* **Exercise directions**: Copy every line of text from the rows below without any changes, and leave the pictures out of your answer.

* **Data section**:
[Start of Attachment]
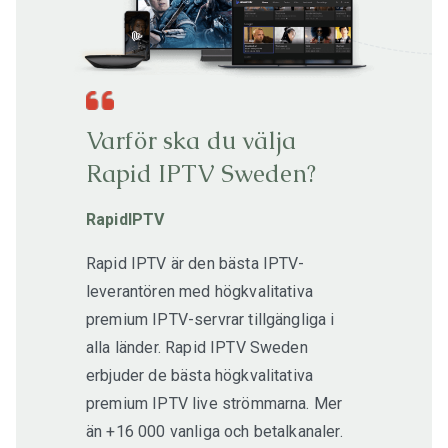
Varför ska du välja
Rapid IPTV Sweden?
RapidIPTV
Rapid IPTV är den bästa IPTV-
leverantören med högkvalitativa
premium IPTV-servrar tillgängliga i
alla länder. Rapid IPTV Sweden
erbjuder de bästa högkvalitativa
premium IPTV live strömmarna. Mer
än +16 000 vanliga och betalkanaler.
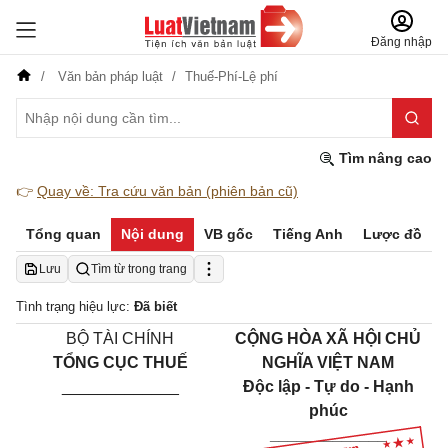
Đăng nhập
Văn bản pháp luật
Thuế-Phí-Lệ phí
Tìm nâng cao
👉
Quay về: Tra cứu văn bản (phiên bản cũ)
Tổng quan
Nội dung
VB gốc
Tiếng Anh
Lược đồ
Lưu
Tìm từ trong trang
Tình trạng hiệu lực:
Đã biết
BỘ TÀI CHÍNH
CỘNG HÒA XÃ HỘI CHỦ
TỔNG CỤC THUẾ
NGHĨA VIỆT NAM
_____________
Độc lập - Tự do - Hạnh
phúc
_____________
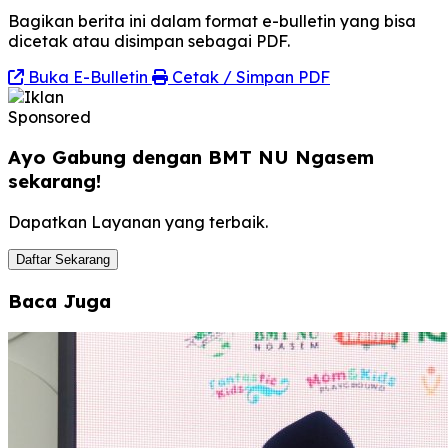
Bagikan berita ini dalam format e-bulletin yang bisa
dicetak atau disimpan sebagai PDF.
Buka E-Bulletin
Cetak / Simpan PDF
Sponsored
Ayo Gabung dengan BMT NU Ngasem
sekarang!
Dapatkan Layanan yang terbaik.
Daftar Sekarang
Baca Juga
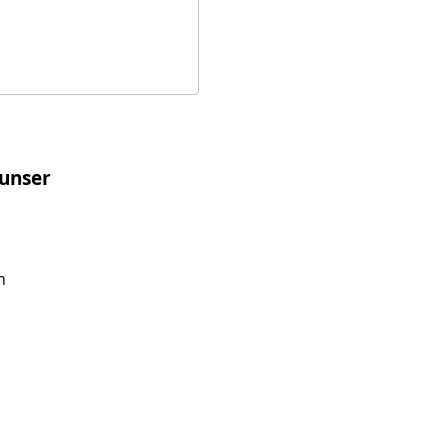
 unser
m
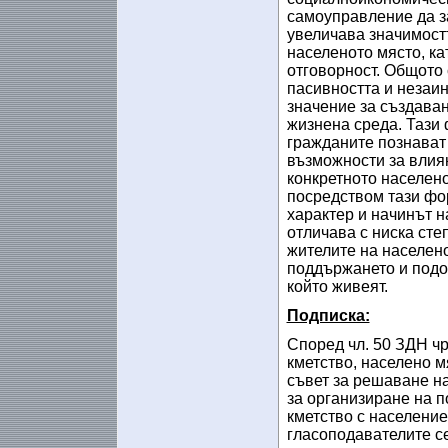
самоуправление да за
увеличава значимостт
населеното място, ка
отговорност. Общото
пасивността и незаи
значение за създаван
жизнена среда. Тази 
гражданите познават
възможности за влия
конкретното населено
посредством тази фо
характер и начинът н
отличава с ниска ст
жителите на населено
поддържането и под
който живеят.
Подписка:
Според чл. 50 ЗДН чр
кметство, населено 
съвет за решаване н
за организиране на п
кметство с население
гласоподавателите се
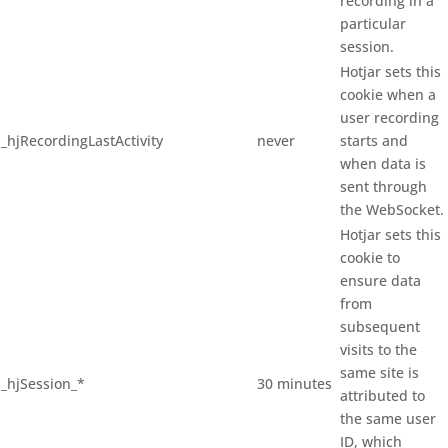
recording in a
particular
session.
Hotjar sets this
cookie when a
user recording
_hjRecordingLastActivity
never
starts and
when data is
sent through
the WebSocket.
Hotjar sets this
cookie to
ensure data
from
subsequent
visits to the
same site is
_hjSession_*
30 minutes
attributed to
the same user
ID, which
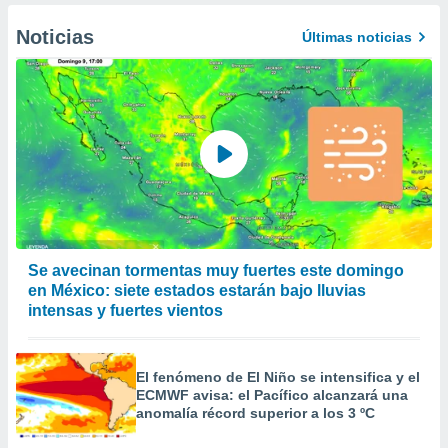
Noticias
Últimas noticias
Se avecinan tormentas muy fuertes este domingo
en México: siete estados estarán bajo lluvias
intensas y fuertes vientos
El fenómeno de El Niño se intensifica y el
ECMWF avisa: el Pacífico alcanzará una
anomalía récord superior a los 3 ºC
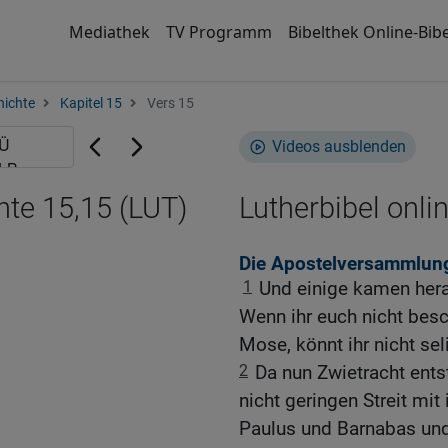
Mediathek
TV Programm
Bibelthek Online-Bibe
hichte
Kapitel 15
Vers 15
Videos ausblenden
hte 15,15 (LUT)
Lutherbibel onli
Die Apostelversammlung
1
Und einige kamen hera
Wenn ihr euch nicht bes
Mose, könnt ihr nicht se
2
Da nun Zwietracht ent
nicht geringen Streit mit
Paulus und Barnabas und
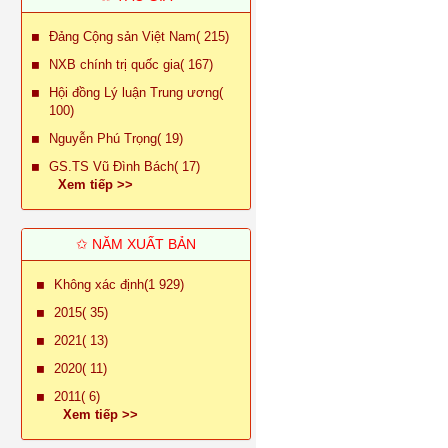
Đảng Cộng sản Việt Nam( 215)
NXB chính trị quốc gia( 167)
Hội đồng Lý luận Trung ương(
100)
Nguyễn Phú Trọng( 19)
GS.TS Vũ Đình Bách( 17)
Xem tiếp >>
✩ NĂM XUẤT BẢN
Không xác định(1 929)
2015( 35)
2021( 13)
2020( 11)
2011( 6)
Xem tiếp >>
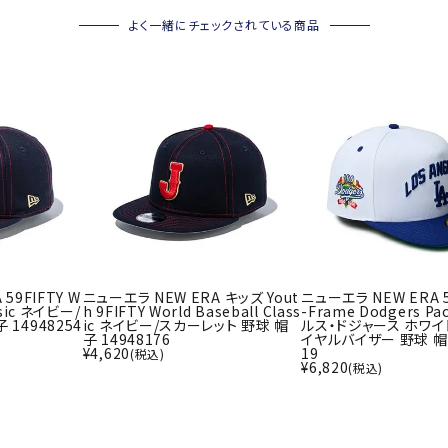
その他アクセサリー
よく一緒にチェックされている商品
SAYSK
Sondi
SP
Y
co
O
トレーニング・ジム/カジ
・格闘技
ュアル
キャ
メンズウェア
クー
suria
SVOL
S
ウィメンズウェア
技小物
クッ
ME
S
キッズウェア
シュ
コンプレッションウェア
テー
インナーウェア
59FIFTY W
ニューエラ NEW ERA キッズ Yout
ニューエラ NEW ERA 5
テー
assic ネイビー/
h 9FIFTY World Baseball Class
-Frame Dodgers P
シューズ
14948254
ic ネイビー/スカーレット 野球 帽
ルス・ドジャース ホワイ
テン
子 14948176
イヤルバイザー 野球 帽子
ジュニアシューズ
¥
4,620
19
(税込)
バー
¥
6,820
(税込)
ブーツ・サンダル
TRIGG
uhlsp
U
バッ
バッグ
ERPOI
ort
O
ベッ
NT
キャップ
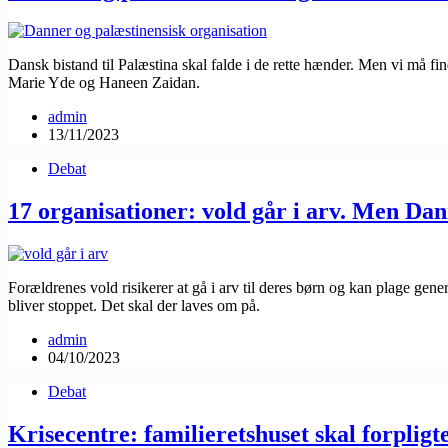
Dansk bistand til Palæstina skal falde i de rette hænder. Men vi må fi
Marie Yde og Haneen Zaidan.
admin
13/11/2023
Debat
17 organisationer: vold går i arv. Men D
Forældrenes vold risikerer at gå i arv til deres børn og kan plage ge
bliver stoppet. Det skal der laves om på.
admin
04/10/2023
Debat
Krisecentre: familieretshuset skal forpligt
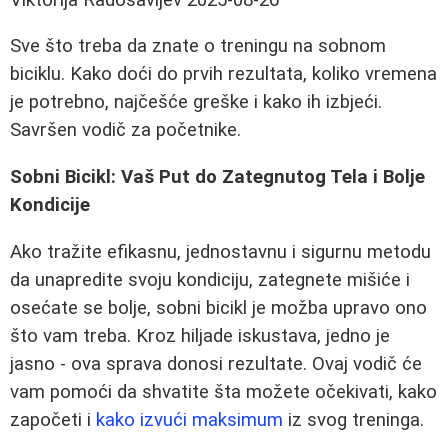
Sve što treba da znate o treningu na sobnom
biciklu. Kako doći do prvih rezultata, koliko vremena
je potrebno, najčešće greške i kako ih izbjeći.
Savršen vodič za početnike.
Sobni Bicikl: Vaš Put do Zategnutog Tela i Bolje
Kondicije
Ako tražite efikasnu, jednostavnu i sigurnu metodu
da unapredite svoju kondiciju, zategnete mišiće i
osećate se bolje, sobni bicikl je možba upravo ono
što vam treba. Kroz hiljade iskustava, jedno je
jasno - ova sprava donosi rezultate. Ovaj vodič će
vam pomoći da shvatite šta možete očekivati, kako
započeti i
kako izvući maksimum
iz svog treninga.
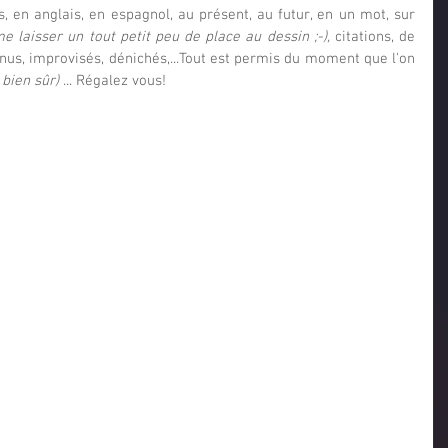
, en anglais, en espagnol, au présent, au futur, en un mot, sur 
 laisser un tout petit peu de place au dessin ;-), 
citations, de 
us, improvisés, dénichés,...Tout est permis du moment que l'on 
 bien sûr)
 ... Régalez vous!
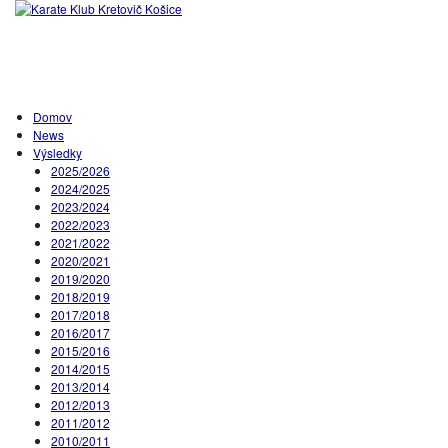
Domov
News
Výsledky
2025/2026
2024/2025
2023/2024
2022/2023
2021/2022
2020/2021
2019/2020
2018/2019
2017/2018
2016/2017
2015/2016
2014/2015
2013/2014
2012/2013
2011/2012
2010/2011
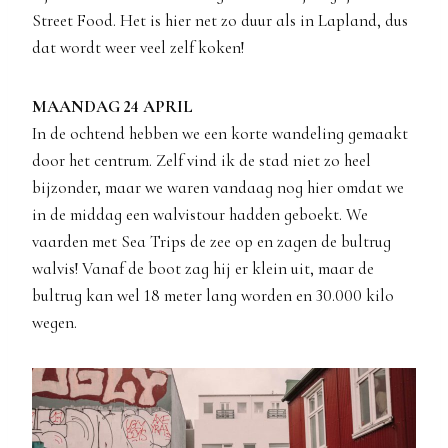
Street Food. Het is hier net zo duur als in Lapland, dus
dat wordt weer veel zelf koken!
MAANDAG 24 APRIL
In de ochtend hebben we een korte wandeling gemaakt
door het centrum. Zelf vind ik de stad niet zo heel
bijzonder, maar we waren vandaag nog hier omdat we
in de middag een walvistour hadden geboekt. We
vaarden met Sea Trips de zee op en zagen de bultrug
walvis! Vanaf de boot zag hij er klein uit, maar de
bultrug kan wel 18 meter lang worden en 30.000 kilo
wegen.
[End of Attachment]
* **Exercise result**:
Varför ska du välja
Rapid IPTV Sweden?
RapidIPTV
Rapid IPTV är den bästa IPTV-
leverantören med högkvalitativa
premium IPTV-servrar tillgängliga i
alla länder. Rapid IPTV Sweden
erbjuder de bästa högkvalitativa
premium IPTV live strömmarna. Mer
än +16 000 vanliga och betalkanaler.
Đăng nhập
Văn bản pháp luật
Thuế-Phí-Lệ phí
Tìm nâng cao
👉
Quay về: Tra cứu văn bản (phiên bản cũ)
Tổng quan
Nội dung
VB gốc
Tiếng Anh
Lược đồ
Lưu
Tìm từ trong trang
Tình trạng hiệu lực:
Đã biết
BỘ TÀI CHÍNH
CỘNG HÒA XÃ HỘI CHỦ
TỔNG CỤC THUẾ
NGHĨA VIỆT NAM
_____________
Độc lập - Tự do - Hạnh
phúc
_____________
Bagikan berita ini dalam format e-bulletin yang bisa
dicetak atau disimpan sebagai PDF.
Buka E-Bulletin
Cetak / Simpan PDF
Sponsored
Ayo Gabung dengan BMT NU Ngasem
sekarang!
Dapatkan Layanan yang terbaik.
Daftar Sekarang
Baca Juga
 unser
m
самоуправление да за
увеличава значимостт
населеното място, ка
отговорност. Общото
пасивността и незаи
значение за създаван
жизнена среда. Тази 
гражданите познават
възможности за влия
конкретното населено
посредством тази фо
характер и начинът н
отличава с ниска ст
жителите на населено
поддържането и под
който живеят.
Подписка:
Според чл. 50 ЗДН чр
кметство, населено 
съвет за решаване н
за организиране на п
кметство с население
гласоподавателите се
recording in a
particular
session.
Hotjar sets this
cookie when a
user recording
_hjRecordingLastActivity
never
starts and
when data is
sent through
the WebSocket.
Hotjar sets this
cookie to
ensure data
from
subsequent
visits to the
same site is
_hjSession_*
30 minutes
attributed to
the same user
ID, which
Noticias
Últimas noticias
Se avecinan tormentas muy fuertes este domingo
en México: siete estados estarán bajo lluvias
intensas y fuertes vientos
El fenómeno de El Niño se intensifica y el
ECMWF avisa: el Pacífico alcanzará una
anomalía récord superior a los 3 ºC
Mediathek
TV Programm
Bibelthek Online-Bibe
hichte
Kapitel 15
Vers 15
Videos ausblenden
hte 15,15 (LUT)
Lutherbibel onli
Die Apostelversammlung
1
Und einige kamen hera
Wenn ihr euch nicht bes
Mose, könnt ihr nicht se
2
Da nun Zwietracht ent
nicht geringen Streit mit
Paulus und Barnabas und
Đảng Cộng sản Việt Nam( 215)
NXB chính trị quốc gia( 167)
Hội đồng Lý luận Trung ương(
100)
Nguyễn Phú Trọng( 19)
GS.TS Vũ Đình Bách( 17)
Xem tiếp >>
✩ NĂM XUẤT BẢN
Không xác định(1 929)
2015( 35)
2021( 13)
2020( 11)
2011( 6)
Xem tiếp >>
その他アクセサリー
よく一緒にチェックされている商品
SAYSK
Sondi
SP
Y
co
O
トレーニング・ジム/カジ
・格闘技
ュアル
キャ
メンズウェア
クー
suria
SVOL
S
ウィメンズウェア
技小物
クッ
ME
S
キッズウェア
シュ
コンプレッションウェア
テー
インナーウェア
59FIFTY W
ニューエラ NEW ERA キッズ Yout
ニューエラ NEW ERA 5
テー
assic ネイビー/
h 9FIFTY World Baseball Class
-Frame Dodgers P
シューズ
14948254
ic ネイビー/スカーレット 野球 帽
ルス・ドジャース ホワイ
テン
子 14948176
イヤルバイザー 野球 帽子
ジュニアシューズ
¥
4,620
19
(税込)
バー
¥
6,820
(税込)
ブーツ・サンダル
TRIGG
uhlsp
U
バッ
バッグ
ERPOI
ort
O
ベッ
NT
キャップ
Dansk bistand til Palæstina skal falde i de rette hænder. Men vi må fi
Marie Yde og Haneen Zaidan.
admin
13/11/2023
Debat
17 organisationer: vold går i arv. Men D
Forældrenes vold risikerer at gå i arv til deres børn og kan plage ge
bliver stoppet. Det skal der laves om på.
admin
04/10/2023
Debat
Krisecentre: familieretshuset skal forpligt
Sve što treba da znate o treningu na sobnom
biciklu. Kako doći do prvih rezultata, koliko vremena
je potrebno, najčešće greške i kako ih izbjeći.
Savršen vodič za početnike.
Sobni Bicikl: Vaš Put do Zategnutog Tela i Bolje
Kondicije
Ako tražite efikasnu, jednostavnu i sigurnu metodu
da unapredite svoju kondiciju, zategnete mišiće i
osećate se bolje, sobni bicikl je možba upravo ono
što vam treba. Kroz hiljade iskustava, jedno je
jasno - ova sprava donosi rezultate. Ovaj vodič će
vam pomoći da shvatite šta možete očekivati, kako
započeti i
kako izvući maksimum
iz svog treninga.
, en anglais, en espagnol, au présent, au futur, en un mot, sur 
 laisser un tout petit peu de place au dessin ;-), 
citations, de 
us, improvisés, dénichés,...Tout est permis du moment que l'on 
 bien sûr)
 ... Régalez vous!
Domov
News
Výsledky
2025/2026
2024/2025
2023/2024
2022/2023
2021/2022
2020/2021
2019/2020
2018/2019
2017/2018
2016/2017
2015/2016
2014/2015
2013/2014
2012/2013
2011/2012
2010/2011
Street Food. Het is hier net zo duur als in Lapland, dus
dat wordt weer veel zelf koken!
MAANDAG 24 APRIL
In de ochtend hebben we een korte wandeling gemaakt
door het centrum. Zelf vind ik de stad niet zo heel
bijzonder, maar we waren vandaag nog hier omdat we
in de middag een walvistour hadden geboekt. We
vaarden met Sea Trips de zee op en zagen de bultrug
walvis! Vanaf de boot zag hij er klein uit, maar de
bultrug kan wel 18 meter lang worden en 30.000 kilo
wegen.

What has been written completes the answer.